Looking back on his first Scholarship, Sahan was keen to pay tribute to the role played by his Mentor, Helen Redmond. “Right from the start, Helen was amazing. She’s a seasoned reporter, writer and documentary filmmaker so she was the perfect person to help us get the most out of our project. She provided very useful insights early on that really challenged us to improve our initial plan. That’s why I think the Mentor Scheme is such an important aspect of the Programme. It was invaluable for us to have someone who knew this field inside out. Sometimes as a Scholar you can be so energetic that you are going in all directions at once. It helped so much to have someone who kept us grounded and focused on the mission we were trying to achieve. We are really grateful for her input because the films turned out so well and that was in no small part down to Helen’s support.”
Inspired by the impact of his first project, Sahan, who studied for a Bachelor of Arts in Communication at the University of Malawi, progressed to the Enhanced Scholarship, where he is now testing the feasibility and acceptability of snus among women living in rural areas in Malawi who use smokeless tobacco. Snus is a widely used oral SNP in Scandinavia. Its popularity in Sweden is associated with that country having the lowest rate of smoking related mortality in Europe and half the average EU rate for smoking-related diseases. Sahan’s new project hopes to establish snus’s potential as an alternative to the more harmful smokeless tobacco products and he continues to be motivated by the impact he can have on Malawi’s smokers.
“Receiving these Scholarships has been life-changing for me. Not only have I been able to interact with people from a wide range of different backgrounds during my projects, I’ve also experienced first-hand how this work in tobacco harm reduction can make a huge positive difference to people’s lives.”

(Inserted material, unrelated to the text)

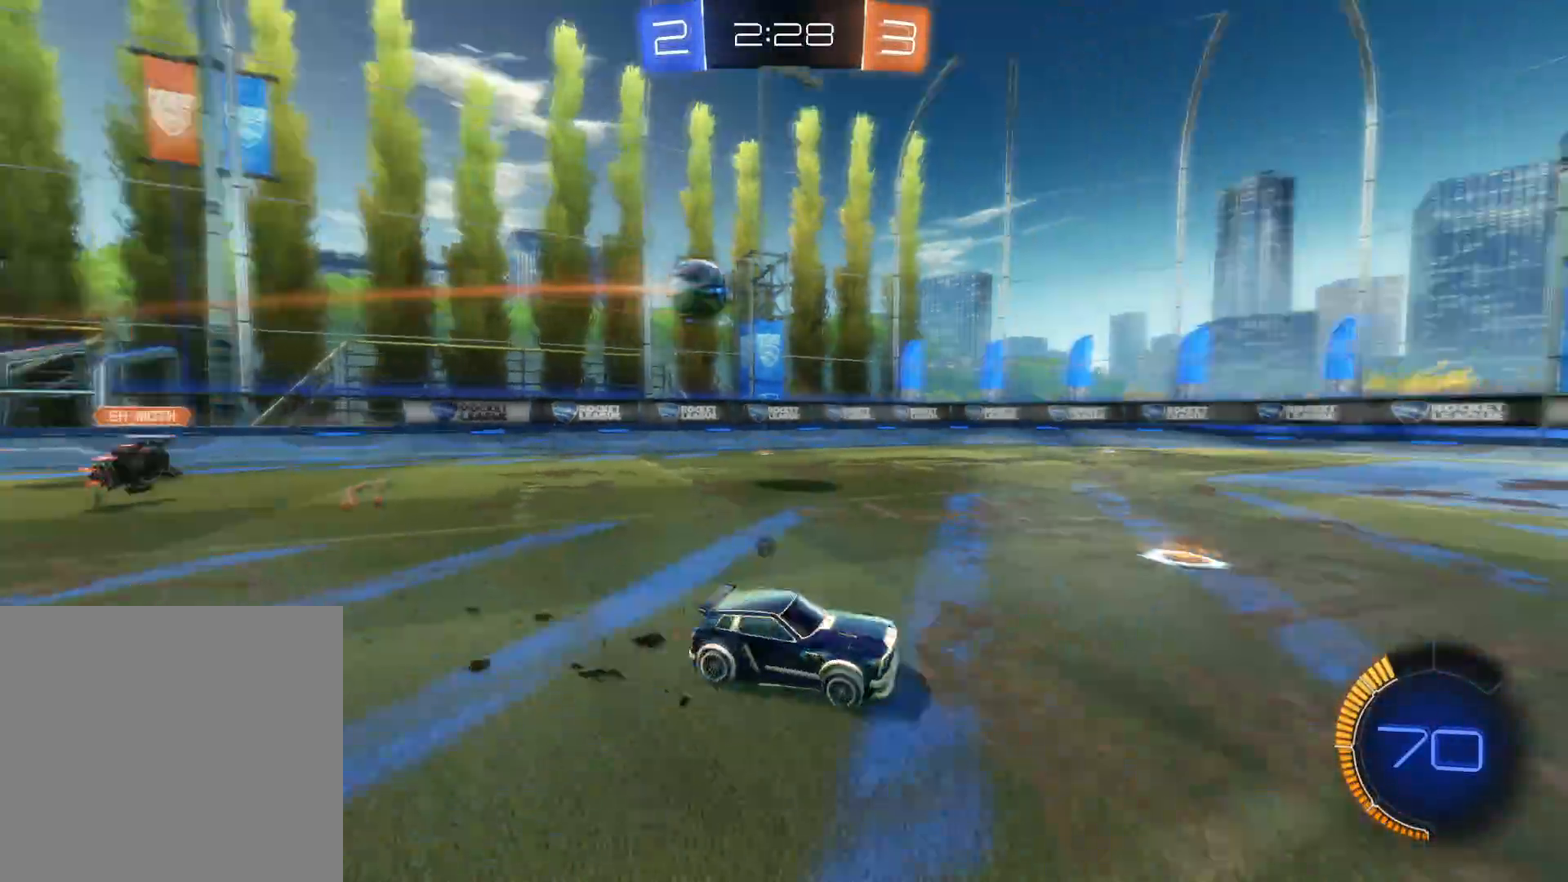
{"buttons": ["R2"], "left_stick": "left", "right_stick": "center", "events": [[83, "TRIANGLE", "up"], [150, "TRIANGLE", "down"], [283, "TRIANGLE", "up"], [467, "left_stick", "left"]]}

Speaking about the Programme itself, Sahan says the K•A•C team continues to have an impact on him three years after his induction at the Global Forum on Nicotine conference in Warsaw. “With all the people involved in running the THRSP, the minute you’re in a room with them and you start chatting to them, you can immediately feel they live and breathe harm reduction. Hearing them talk about the work they’ve done in public health and the wider harm reduction field is so inspiring. The K•A•C ecosystem is such a supportive one that you can’t help but be motivated by it. Whatever happens during your project, there’s no way you can claim you couldn’t do the work because you were uninspired, the blame would be all yours. They are a very inclusive team and they do a fantastic job of bringing everyone to the fore. They are the reason why graduates of the THRSP continue to talk about harm reduction after their Scholarships are finished. It’s all down to the long-lasting relationships they’ve formed with the fantastic people at K•A•C.”